Other evidence recovered from the searches included two crushed barrels, a fired 30-30 caliber cartridge in Nelson’s clothing, which had been stained with Nicholas Diemel’s blood.

A 30-30 cartridge was found in a vehicle belonging to Nelson and the shovel used by Nelson to remove blood from the dirt flood of a barn.

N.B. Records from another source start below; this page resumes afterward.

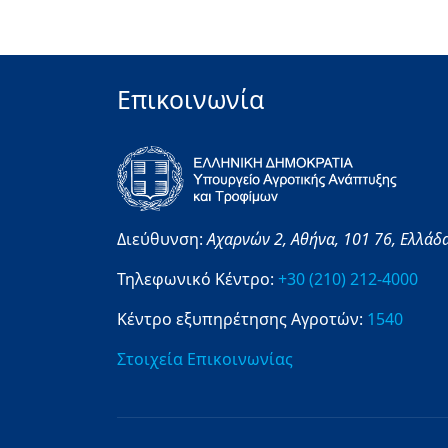
Επικοινωνία
Διεύθυνση:
Αχαρνών 2,
Αθήνα,
101 76,
Ελλάδ
Τηλεφωνικό Κέντρο:
+30 (210) 212-4000
Κέντρο εξυπηρέτησης Αγροτών:
1540
Στοιχεία Επικοινωνίας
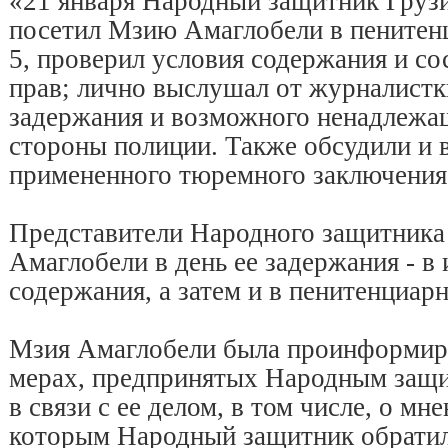
«21 января Народный защитник Груз
посетил Мзию Амаглобели в пените
5, проверил условия содержания и со
прав; лично выслушал от журналистк
задержания и возможного ненадлежа
стороны полиции. Также обсудили и 
примененного тюремного заключения
Представители Народного защитника
Амаглобели в день ее задержания - в
содержания, а затем и в пенитенциар
Мзия Амаглобели была проинформир
мерах, предпринятых Народным защи
в связи с ее делом, в том числе, о мне
которым Народный защитник обрати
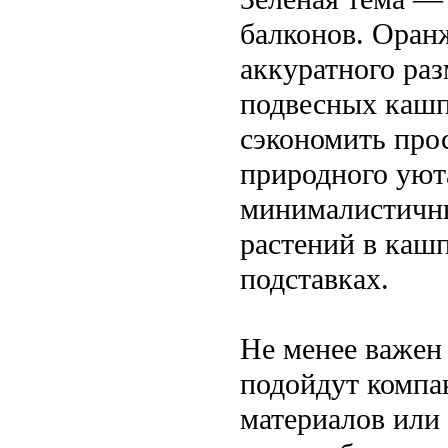
балконов. Оран
аккуратного ра
подвесных кашп
сэкономить про
природного уюта
минималистичны
растений в каш
подставках.
Не менее важен
подойдут компа
материалов или 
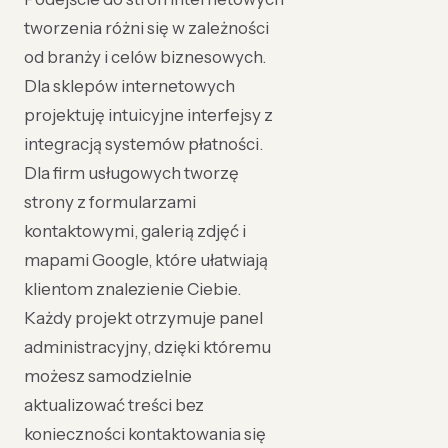
tworzenia różni się w zależności
od branży i celów biznesowych.
Dla sklepów internetowych
projektuję intuicyjne interfejsy z
integracją systemów płatności.
Dla firm usługowych tworzę
strony z formularzami
kontaktowymi, galerią zdjęć i
mapami Google, które ułatwiają
klientom znalezienie Ciebie.
Każdy projekt otrzymuje panel
administracyjny, dzięki któremu
możesz samodzielnie
aktualizować treści bez
konieczności kontaktowania się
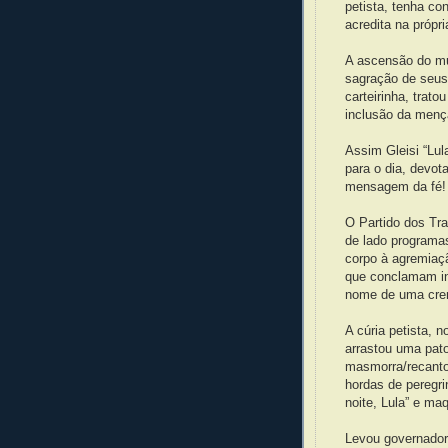
petista, tenha co
acredita na própri
A ascensão do mu
sagração de seus
carteirinha, trato
inclusão da menç
Assim Gleisi “Lul
para o dia, devota
mensagem da fé! A
O Partido dos Tr
de lado programas
corpo à agremiaçã
que conclamam inc
nome de uma cre
A cúria petista, 
arrastou uma pato
masmorra/recanto
hordas de peregri
noite, Lula” e ma
Levou governadore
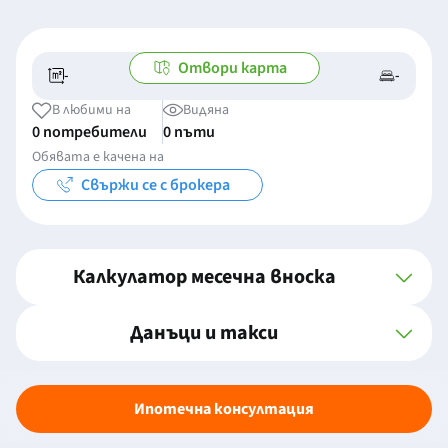
Отвори карта
-
-
-/-
-
В любими на
Видяна
0 потребители
0 пъти
Обявата е качена на
Свържи се с брокера
Калкулатор месечна вноска
Данъци и такси
Ипотечна консултация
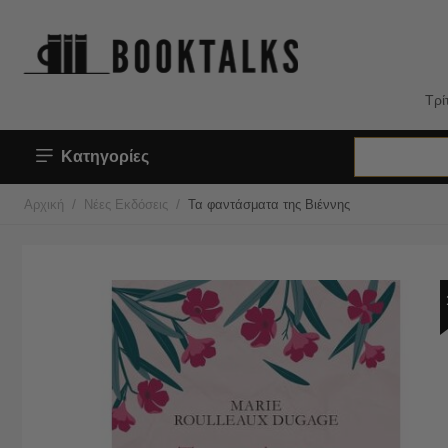
Τρί
Κατηγορίες
/
/
Αρχική
Νέες Εκδόσεις
Τα φαντάσματα της Βιέννης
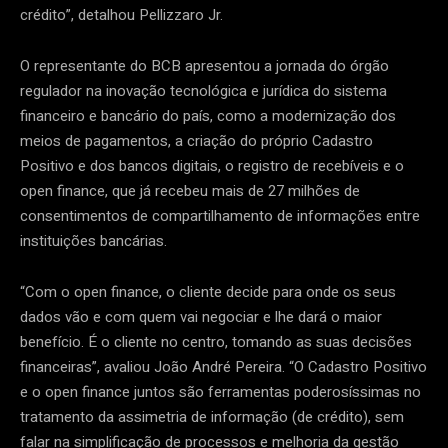
crédito”, detalhou Pellizzaro Jr.
O representante do BCB apresentou a jornada do órgão
regulador na inovação tecnológica e jurídica do sistema
financeiro e bancário do país, como a modernização dos
meios de pagamentos, a criação do próprio Cadastro
Positivo e dos bancos digitais, o registro de recebíveis e o
open finance, que já recebeu mais de 27 milhões de
consentimentos de compartilhamento de informações entre
instituições bancárias.
“Com o open finance, o cliente decide para onde os seus
dados vão e com quem vai negociar e lhe dará o maior
benefício. É o cliente no centro, tomando as suas decisões
financeiras”, avaliou João André Pereira. “O Cadastro Positivo
e o open finance juntos são ferramentas poderosíssimas no
tratamento da assimetria de informação (de crédito), sem
falar na simplificação de processos e melhoria da gestão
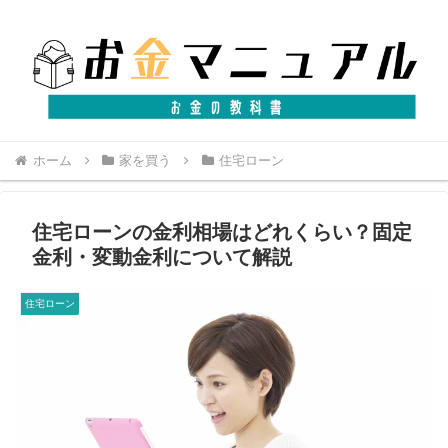
ホーム
家を買う
住宅ローン
住宅ローンの金利相場はどれくらい？固定
金利・変動金利について解説
住宅ローン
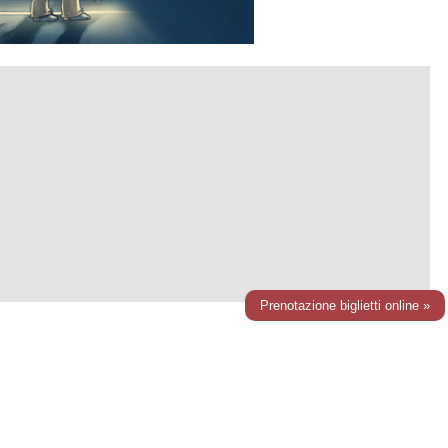
Prenotazione biglietti online »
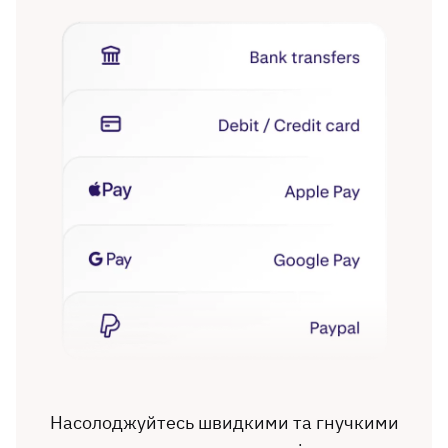
Насолоджуйтесь швидкими та гнучкими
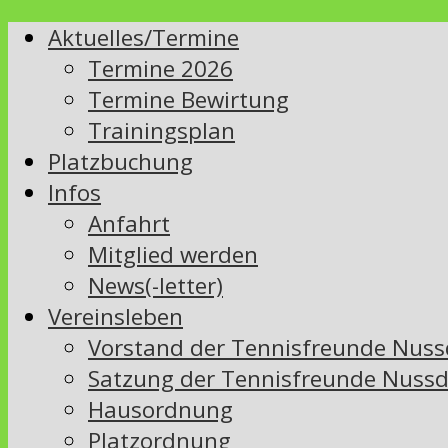
Aktuelles/Termine
Termine 2026
Termine Bewirtung
Trainingsplan
Platzbuchung
Infos
Anfahrt
Mitglied werden
News(-letter)
Vereinsleben
Vorstand der Tennisfreunde Nussd
Satzung der Tennisfreunde Nussd
Hausordnung
Platzordnung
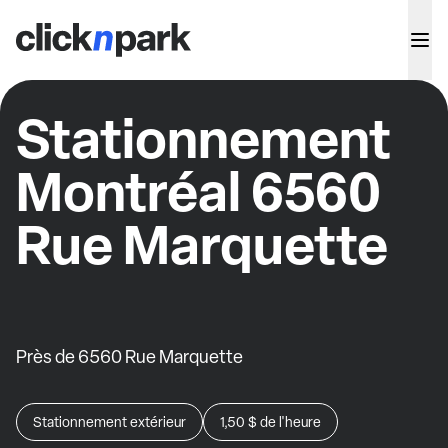
Stationnement
Montréal 6560
Rue Marquette
Près de 6560 Rue Marquette
Stationnement extérieur
1,50 $
de l'heure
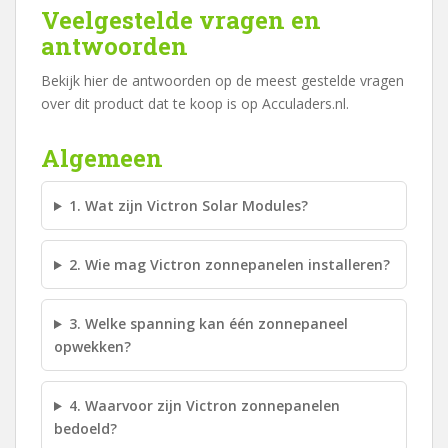
Veelgestelde vragen en
antwoorden
Bekijk hier de antwoorden op de meest gestelde vragen
over dit product dat te koop is op Acculaders.nl.
Algemeen
1. Wat zijn Victron Solar Modules?
2. Wie mag Victron zonnepanelen installeren?
3. Welke spanning kan één zonnepaneel
opwekken?
4. Waarvoor zijn Victron zonnepanelen
bedoeld?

The mail fraud charge Nelson faces in federal court alleged that, between November 2018 and July 2019, Nelson engaged in a scheme to defraud the Diemels who operated Diemel’s Livestock, LLC. Nelson agreed to care and feed cattle belonging to Diemel’s Livestock, and then send Diemel’s Livestock the sale price of the cattle minus the cost of raising them. Nelson also agreed to buy from the Diemels some cattle Nelson kept at his mother’s farm in Braymer.

However, cattle in Nelson’s care had high death rates due to underfeeding neglect or mistreatment. He dropped hay bales in a pasture without removing the plastic covering. Calves ate the plastic and died.

In December 2018, Nelson was raising 131 calves he co-owned with a Kansas farmer. Five months later, only 35 calves, many emaciated, infested with ringworm and had tags torn out of their ears, survived to be returned to the Kansas farmer.

The Diemels allegedly had similar problems in their business dealings with Nelson.